The rupee slipped 33 paise to close at a fresh lifetime low of 74.39 against the US dollar today on high crude oil prices, strengthening of the US dollar and unabated foreign fund outflows.
It finally closed at 74.39 against the US dollar, down by 33 paise, marking its sixth straight session of decline.
The Indian rupee hit its fresh all-time low against the US dollar as brent crude oil prices rose back above the $84 per barrel in the international oil market.
The rupee breached its earlier all-time low of 74.22 hit on October 5 and fell to 74.27 level against the US currency in afternoon trade today.
Brent crude oil prices were trading at $84.86 per barrel, up 1.13% from their previous close, putting pressure on the home currency.

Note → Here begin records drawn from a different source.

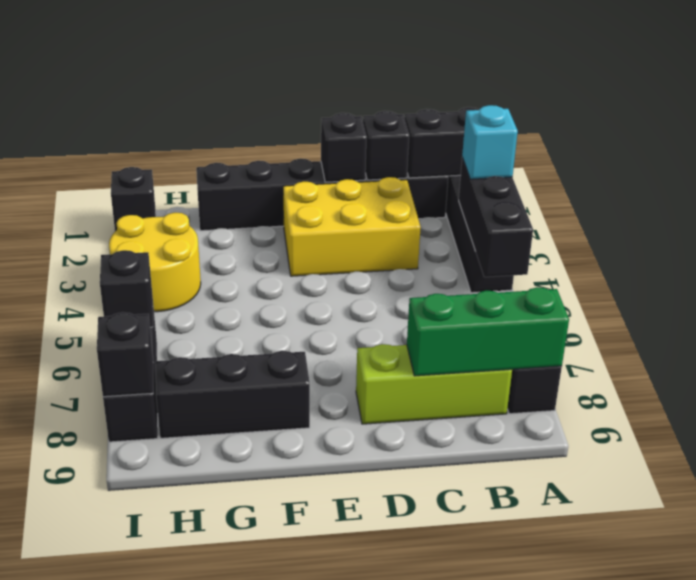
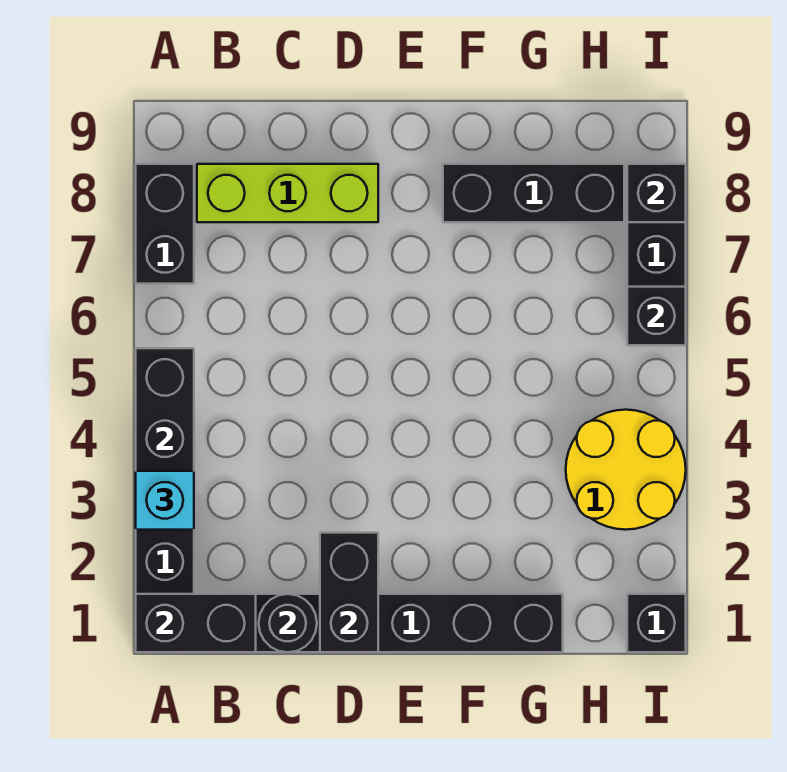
green brick A8:C8 level 2 -> none
black brick C1 level 2 -> black round brick C1 level 2
yellow brick C2:E3 level 1 -> none
black brick D1 level 2 -> black brick D1:D2 level 2

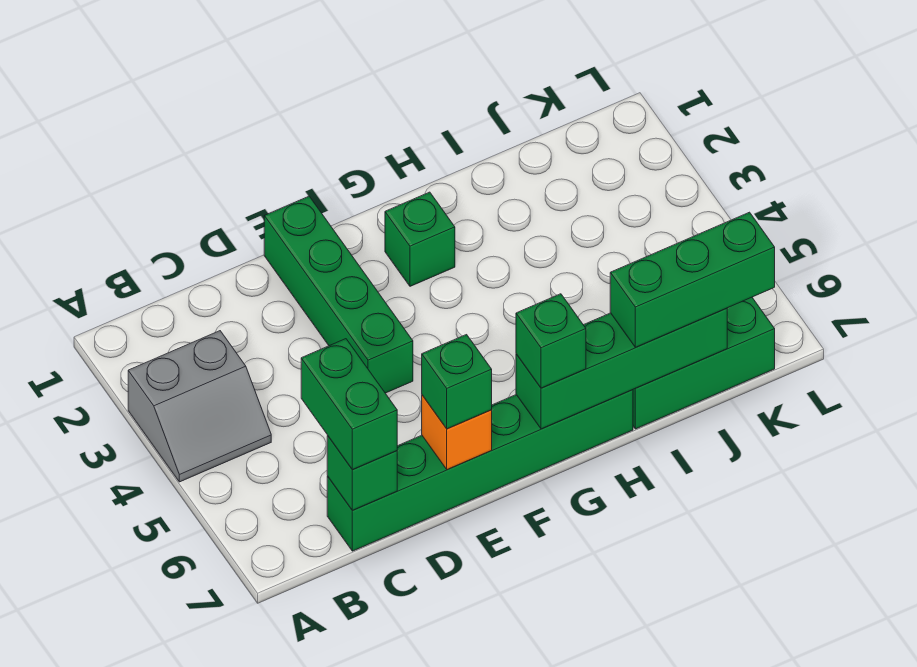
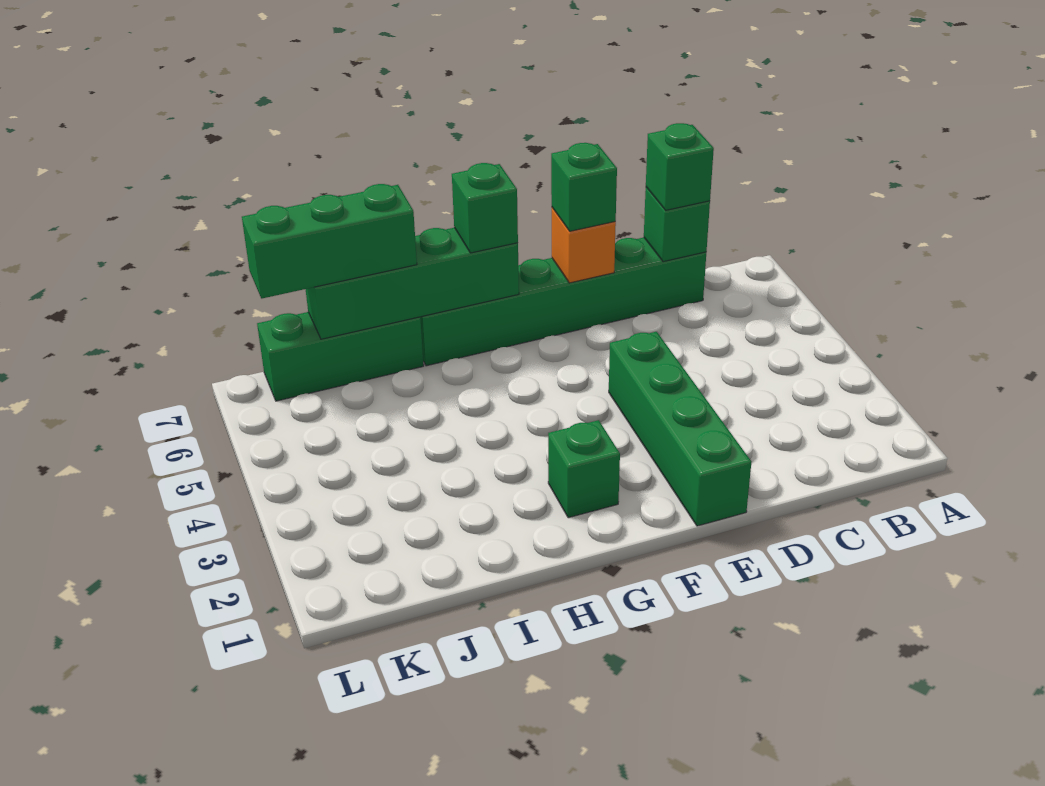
grey slope A3:B4 level 1 top 3 -> none
green brick C6:C7 level 3 -> green brick C7 level 3

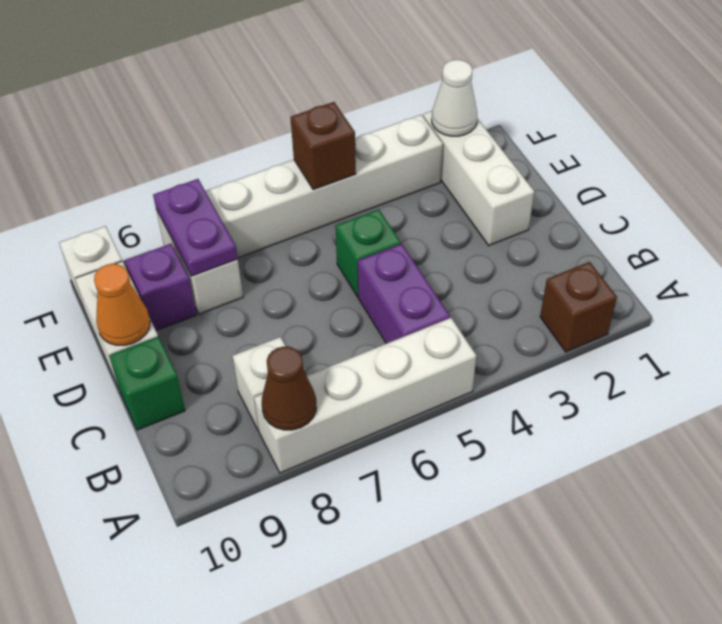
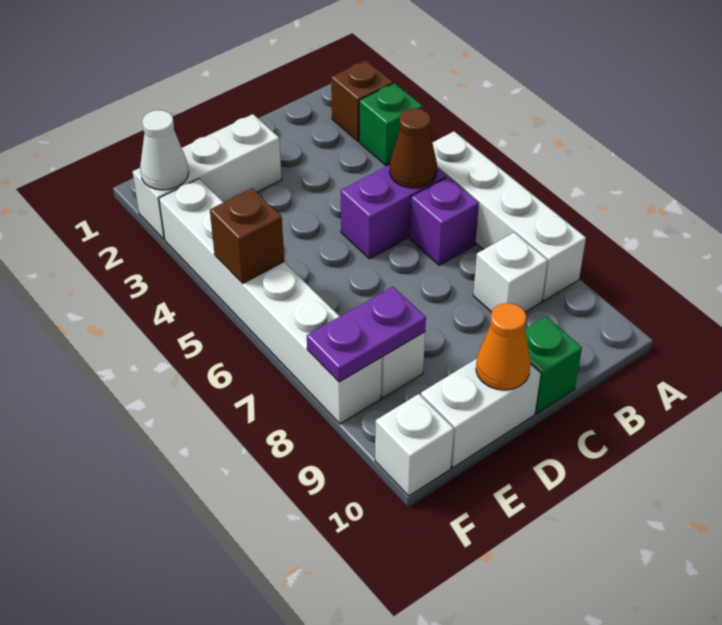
brown cone A8 level 2 -> brown cone B5 level 2
green brick D5 level 1 -> green brick A3 level 1
purple brick E9 level 1 -> purple brick B6 level 1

The rupee has fallen 16.83% since the beginning of this year on burgeoning current account deficit, rising crude oil prices and an increase in dollar strength.
The US dollar strength against major global currencies weighed on the rupee sentiment. The US dollar index stood at 95.76, up 3.95% since the beginning of this year.
On Monday, the Indian currency slumped 30 paise to close at a fresh lifetime low of 74.06 against the US dollar.
The rupee had opened lower by 14 paise against Friday's close of 73.76 in early trade as the US dollar strength against major global currencies weighed on the rupee sentiment.
Here's a look at factors why rupee fell to its fresh all-time low in trade today.
Brent crude price
A rise in brent crude prices has also adversely affected the rupee. The brent crude oil price has risen 30.23% from 66.57 level since the beginning of this year.
It touched an all time high level of 86.74 level recently.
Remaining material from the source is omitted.